Набродившись по этому дому, заполненному голосами и событиями, я хочу выйти и долго блуждаю в поисках лестницы, ведущей вниз, но лестниц здесь множество и выхода нет. Я нахожу конец серой шерстяной нити и, сматывая ее в клубок, следую за ней туда, где со свертком в руках сидит мать моего отца в полураспустившемся свитере. Ей семнадцать. На щеках ее пылает неестественный, почти желтый румянец, и она перебирает цветное мулине.

Я узнаю ее сразу — Рахиль с кирпичного завода — и, переступив порог, тут же проваливаюсь в пространство ее жизни.

Рахиль

Кто-то рассказывал, что в молодости была она такая красивая, что почти невозможно было вволю налюбоваться всей сложностью и простотой этого лица. Все в ее лице было как разбегающиеся лучи — направленным и незавершенным, с мягким луково-лимонным светом в глазах. Это было тогда еще в Старорусском уезде. У отца-еврея, который к тому времени уже овдовел, хватило денег заплатить за дочь, чтобы отдать ее в гимназию, и все благодаря кирпичам, которые кирпич за кирпичом выкладывались, чтобы строить стены, бесконечные длинные рыжие стены. Отец ее был тот самый Симон Гинзбург, который писал потом внуку, то есть моему тогда еще не умевшему читать отцу, письма чрезвычайной сложности. Поначалу Симон был управляющим у друга своего, помещика Яковлева, который был писателем и сочинял романы, как Достоевский. Яковлев этот был слабонервным и мечтательным. После реформы семидесятого года в угодьях его отца продолжали жить все те же крестьяне. Именно Яковлев потом подсобил с кирпичным заводом, со всеми бумагами, чтобы Симон смог развернуть свое строительство. Вдвоем они собирались выстроить на месте деревни чудной городок, и поздние дома Старой Руссы были выстроены из наших кирпичей, которые пекли, как хлеба, в больших печах.

Впрочем, об этих кирпичах теперь мало что известно.

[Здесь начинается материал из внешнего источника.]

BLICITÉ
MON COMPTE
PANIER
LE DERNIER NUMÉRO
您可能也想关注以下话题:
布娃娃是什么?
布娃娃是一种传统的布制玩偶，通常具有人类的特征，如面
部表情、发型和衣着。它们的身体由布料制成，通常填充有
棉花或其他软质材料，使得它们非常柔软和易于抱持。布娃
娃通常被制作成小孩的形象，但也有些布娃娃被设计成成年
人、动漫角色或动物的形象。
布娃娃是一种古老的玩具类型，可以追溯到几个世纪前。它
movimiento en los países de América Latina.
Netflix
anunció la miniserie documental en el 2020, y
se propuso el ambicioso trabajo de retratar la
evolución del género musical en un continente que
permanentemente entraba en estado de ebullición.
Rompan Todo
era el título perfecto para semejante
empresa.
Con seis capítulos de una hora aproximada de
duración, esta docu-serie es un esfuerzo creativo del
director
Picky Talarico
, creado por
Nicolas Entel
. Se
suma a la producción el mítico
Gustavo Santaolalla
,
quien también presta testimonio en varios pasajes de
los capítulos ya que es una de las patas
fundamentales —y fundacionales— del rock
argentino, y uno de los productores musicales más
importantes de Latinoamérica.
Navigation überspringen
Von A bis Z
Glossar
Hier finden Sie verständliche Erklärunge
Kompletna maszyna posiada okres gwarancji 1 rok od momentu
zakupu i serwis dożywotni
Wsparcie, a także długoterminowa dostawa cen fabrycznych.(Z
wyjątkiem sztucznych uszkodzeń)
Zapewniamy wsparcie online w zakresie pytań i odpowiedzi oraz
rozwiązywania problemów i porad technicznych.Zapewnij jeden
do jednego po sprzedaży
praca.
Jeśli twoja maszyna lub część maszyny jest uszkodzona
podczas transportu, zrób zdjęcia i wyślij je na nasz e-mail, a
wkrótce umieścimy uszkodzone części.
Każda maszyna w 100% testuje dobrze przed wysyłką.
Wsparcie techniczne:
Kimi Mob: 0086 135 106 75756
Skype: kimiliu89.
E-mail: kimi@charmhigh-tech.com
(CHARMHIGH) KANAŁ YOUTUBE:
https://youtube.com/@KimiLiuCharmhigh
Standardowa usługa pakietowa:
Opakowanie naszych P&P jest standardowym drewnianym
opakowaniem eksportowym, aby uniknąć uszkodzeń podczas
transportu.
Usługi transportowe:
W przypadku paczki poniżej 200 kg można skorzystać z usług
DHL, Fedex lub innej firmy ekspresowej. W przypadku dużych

Известно только, что, когда Рахиль, сокровище-дочь, подросла, ей нашли жениха. Происходило это по переписке, через светских сводников, которые уже рыскали по всему Петербургу. И жених был найден, и все было уже согласовано. В столице у жениха была врачебная практика. Он был старше Рахили, старше ее, как какой-нибудь библейский патриарх, но все равно не старец, а еще тридцатилетний — в самом расцвете.